We go to church the next morning and find we have connections with some of the people at this church in Zurich, and they offer us a free room for later.
I finally get on a plane and go home, with only a 3 hour delay and 5 gate changes in Dallas due to thunderstorms. A mere 6 or 7 days after I left Mozambique, I make it back to Iowa.
Looking back on my travel experience, I don't see a disaster, even though it might be interpreted as one. Instead of seeing where things got screwed up and how unreliable people and flights and weather were, I see where God was the only thing I could count on. Going to Africa, I had no clue what I would be doing. But I knew that God would let everything work out and take care of me. Even in an African airport in the middle of the night. And everything went wrong trying to get back home, it wasn't by chance that we all just so happened to get on a flight that would get us to Tanzania, or that we just so happened to know of someone in Tanzania who would take care of us, or that we just so happened to meet a couple at a bus stop in the middle of the night who knew of the one English-speaking church in Zurich where we would encounter Christian hospitality, or that nothing bad happened to us while we were in Zurich during the biggest partying it would see in four years.
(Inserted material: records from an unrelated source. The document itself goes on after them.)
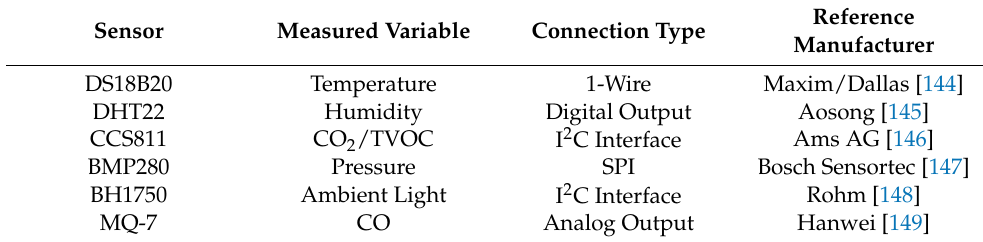
Table 8. Low-cost sensors used in experimental framework.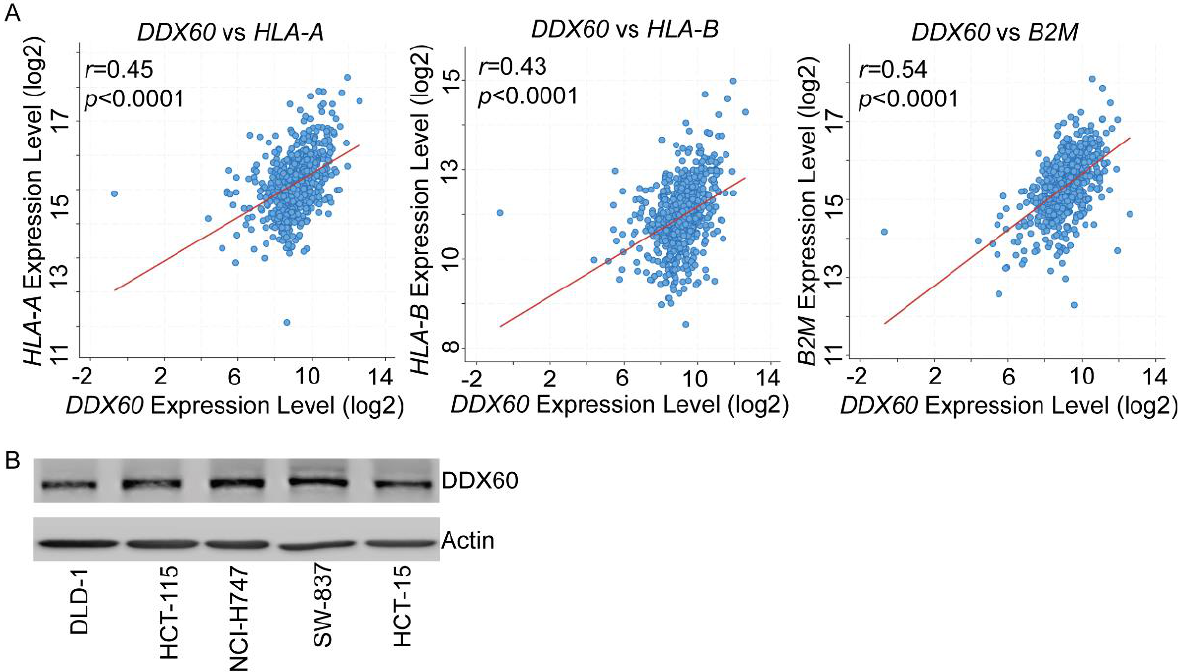
Figure 3. The expression of DDX60 is correlated with MHC-I expression in CRC. ( A ) Linear regression analysis showing the correlation between DDX60 expression levels (log2) and MHC-I-correlated molecules expression levels (log2) based on mRNA sequencing data of 459 TCGA CRC samples. ( B ) Western blotting images showed the protein levels of DDX60 and Actin in six different CRC cell lines .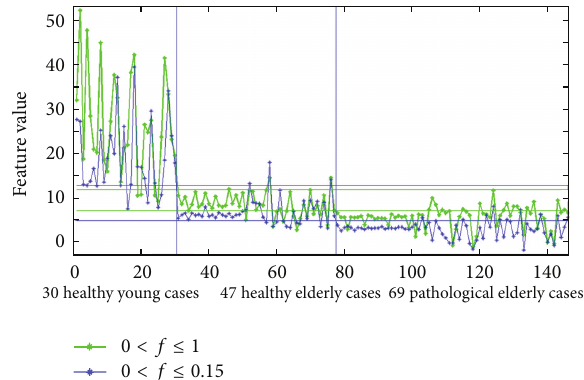
Figure 19: Differentiation between healthy young cases, healthy elderly cases, and pathological elderly cases (suffering from CAD), when using the two spectral area measures for normalized frequencies 0 < 𝑓 ≤ 1 (green curve) and 0 < 𝑓 ≤ 0.15 (blue curve) as proposed in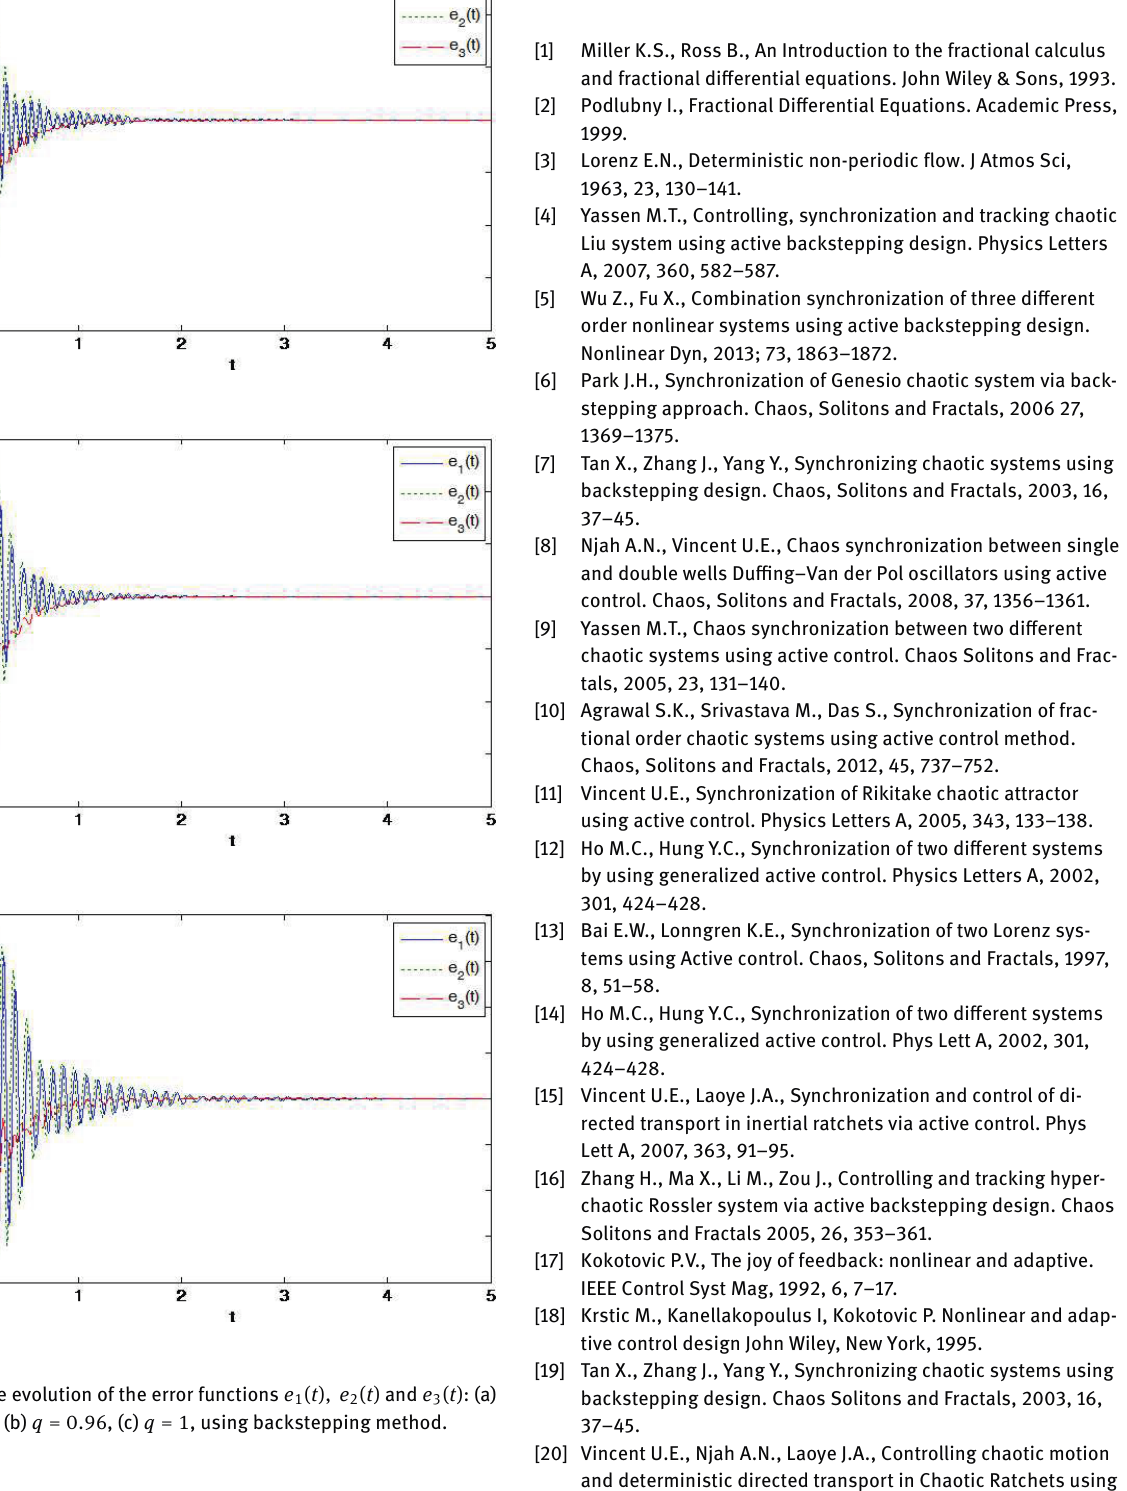
port from the UGC, New Delhi, India under the SRF-NET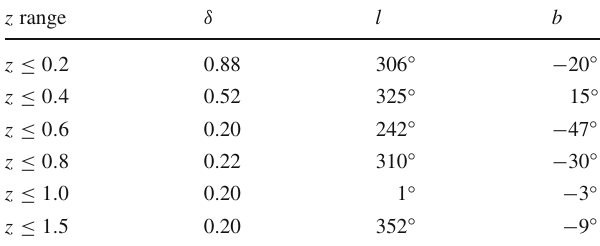
Table 6 Redshift tomography results using hemisphere comparison method for the Union2.1 data set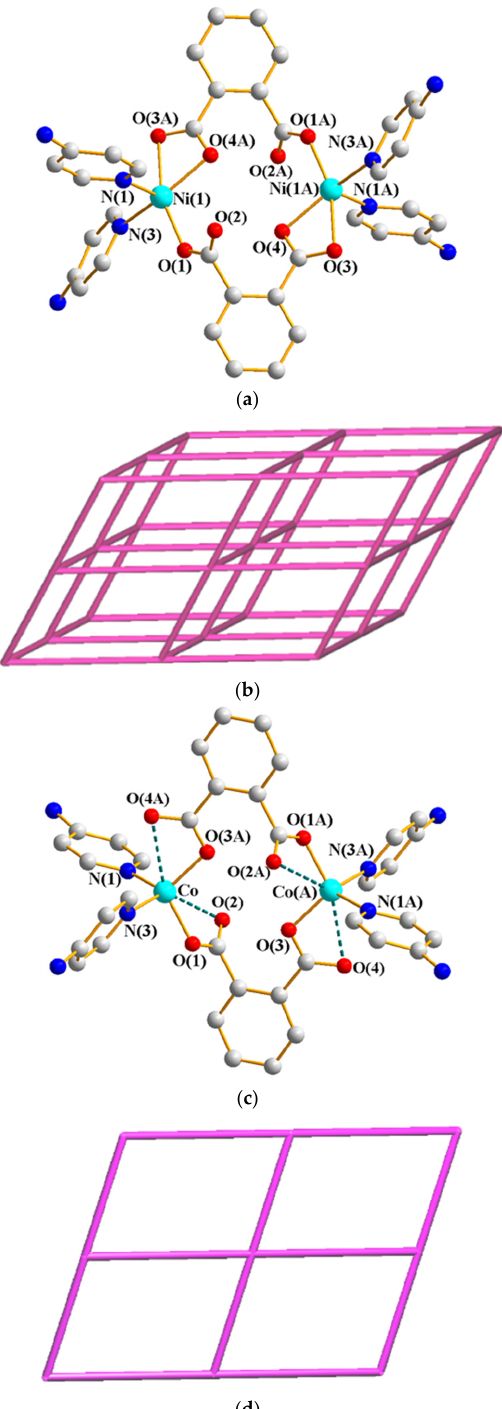
Figure 3. ( a ) The dinuclear metallocycles of 3a . Symmetry transformations used to generate equivalent atoms: (A) 1 − x, 2 − y, 1 − z. ( b ) A drawing showing the pcu topology for the 3D supramolecular structure of 3a . ( c ) The dinuclear metallocycles of 3b . Symmetry transformations used to generate equivalent atoms: (A) 2 − x, 1 − y, 2 − z. ( d ) A drawing showing the sql topology for the 2D supramolecular structure of 3b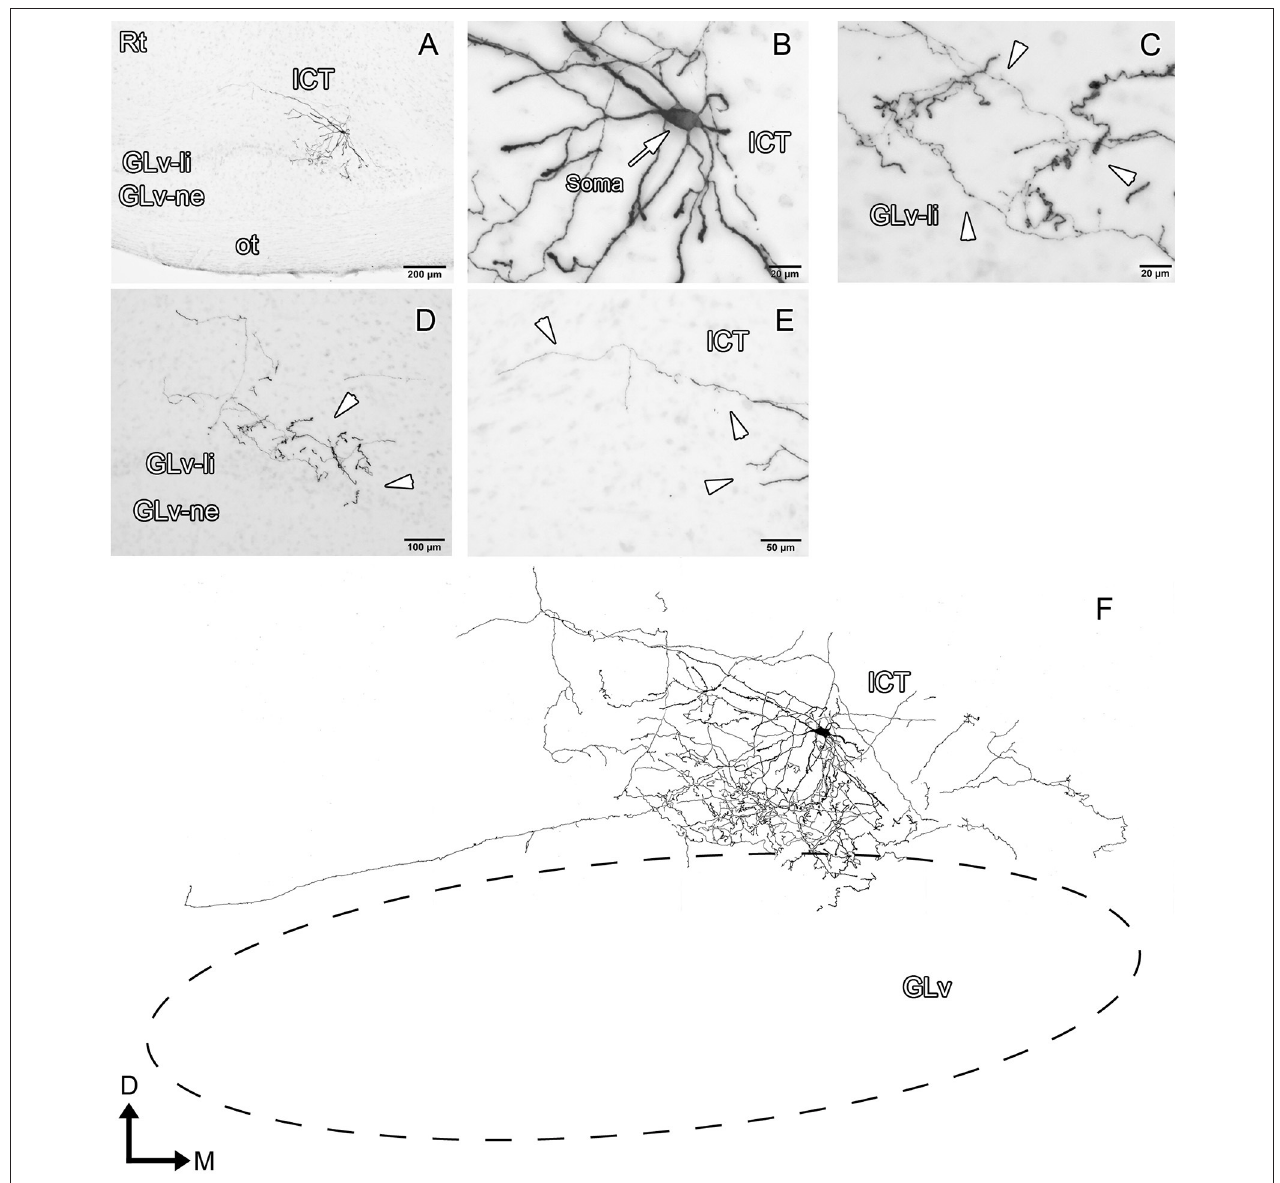
FIGURE 8 | Intracellular filling of an ICT cell (case1). (A–E) Photomicrographs showing the neuronal extension, soma location, and neural processes (white arrowheads). (F) Reconstruction of the biocytin-filled neuron. Note that the dendritic processes become denser in the GLv-li region. D, dorsal; M, medial. Orientation in (F) applies to (A–E)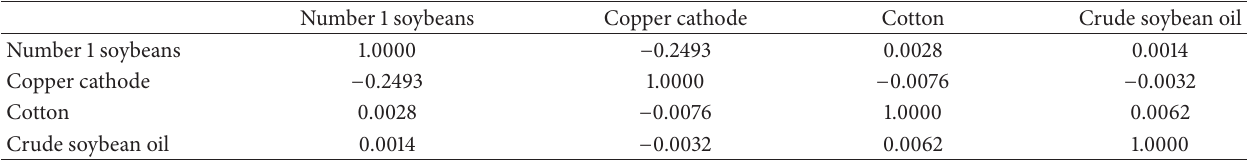
Table 4: Correlation coefficient matrix of futures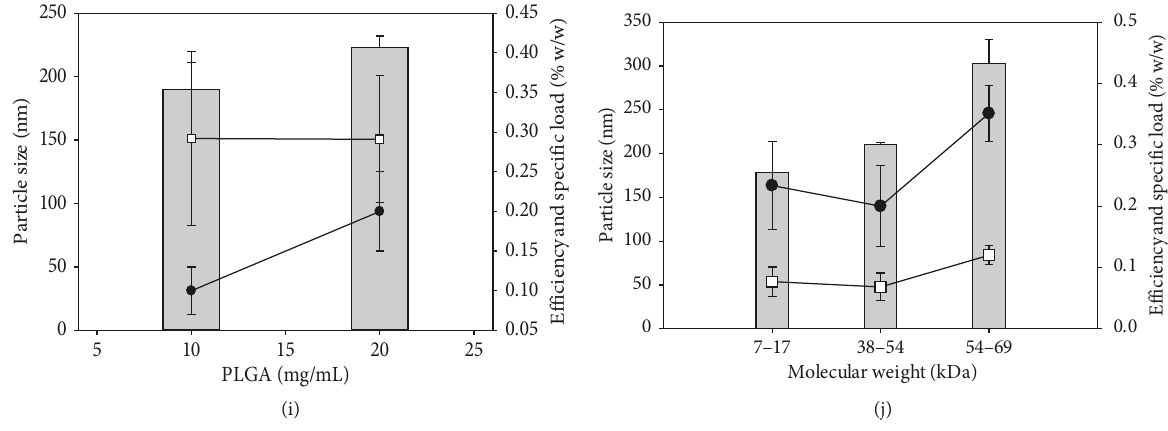
Figure 3: Effects of different variables on the average particle size ( ), entrapment efficiency ( ), and specific load ( ) of PLGA nanoparticles loaded with NAC. (a) Nonsolvent viscosity, (b) aqueous phase pH, (c) solvent and nonsolvent ratio, (d) NAC concentration in acetone, (e) NAC concentration in DMSO, (f) NAC concentration in nonsolvent, (g) solvent type, (h) NAC-calcium salt, (i) polymer concentration, and (j) polymer molecular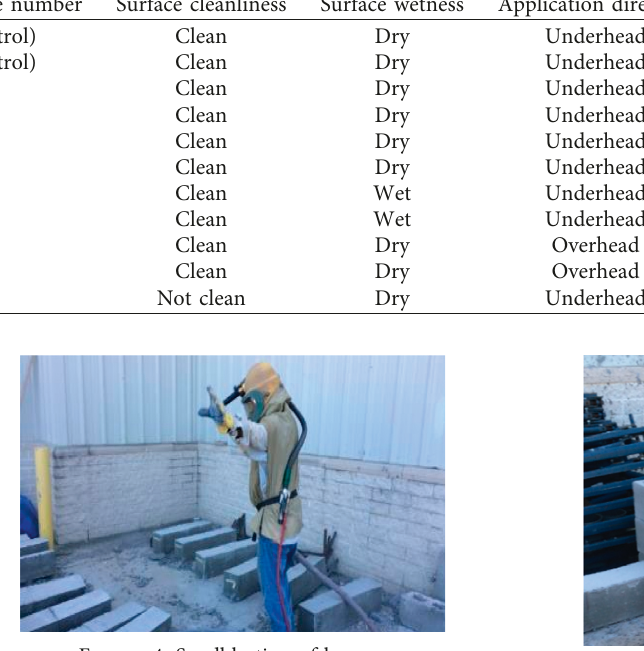
Figure 5: Setup for upward application of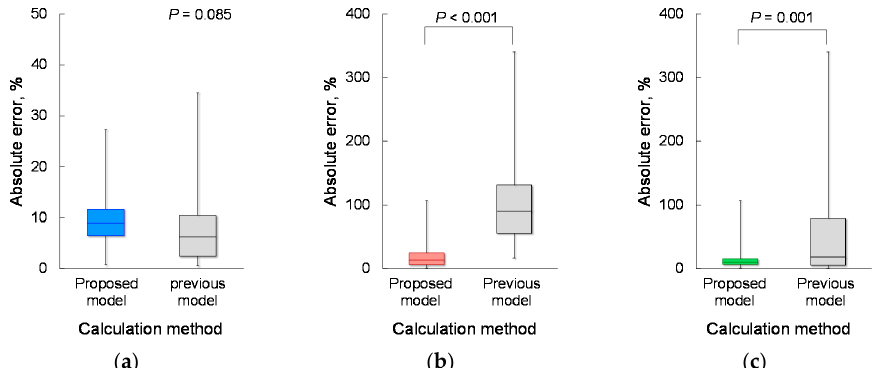
Figure 5. Comparison of the absolute error between the proposed and previous models. ( a ) Young participants, n = 33. ( b ) Elderly participants, n = 25. ( c ) All participants, n = 58.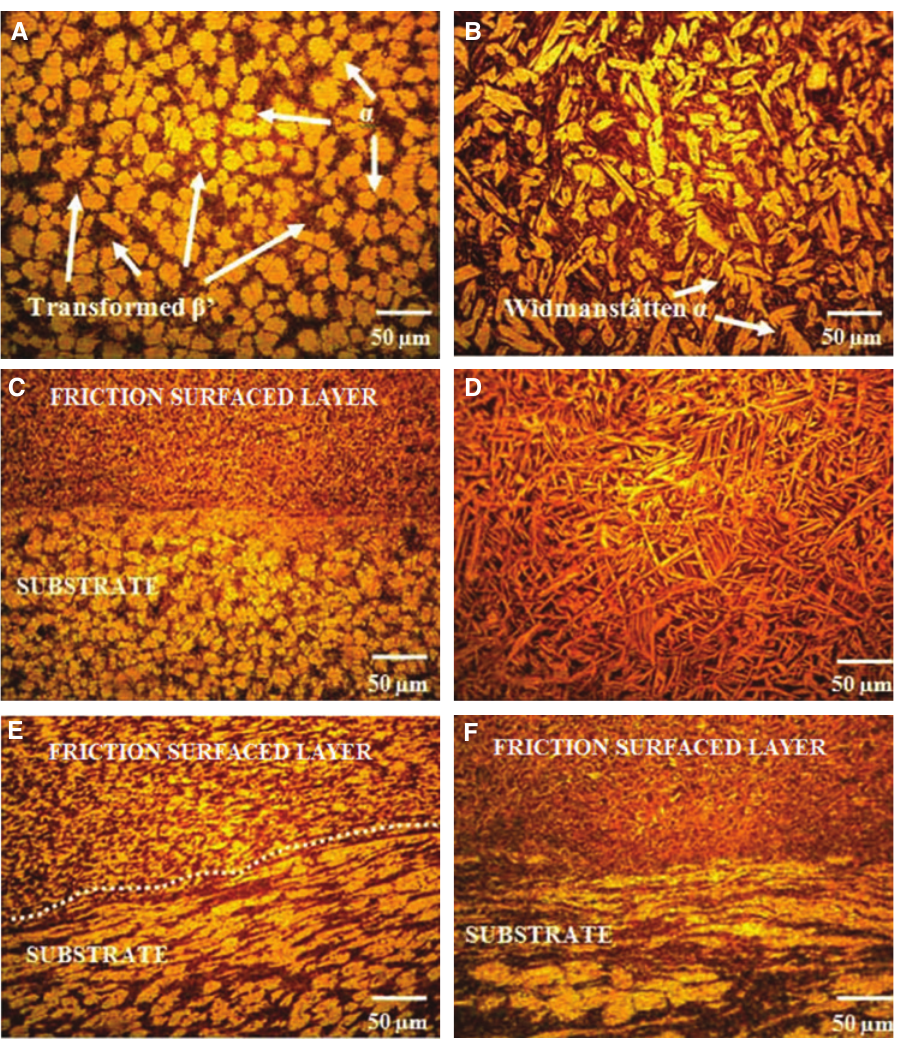
Figure 5: Optical microstructures of substrate, mechtrode and friction surfaced interfaces. (A) Base material-cast NAB, (B) mechtrode-extruded NAB, (C) interface-friction surfacing and substrate, (D) unmixed friction surfacing, (E) interface-friction surfacing and substrate, (F) interface-friction surfacing and substrate ( α grains and β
Honestly, I am not bitter about anything that went wrong during the trip. Of course things would go wrong and we wouldn't know what to expect from one day to the next. I would highly encourage people to do internships even like the one I went on, because part of the experience is just trusting God. When we decided to take a leap of faith at the start of the internship, we placed ourselves in God's hands. And He didn't betray the trust we put in Him.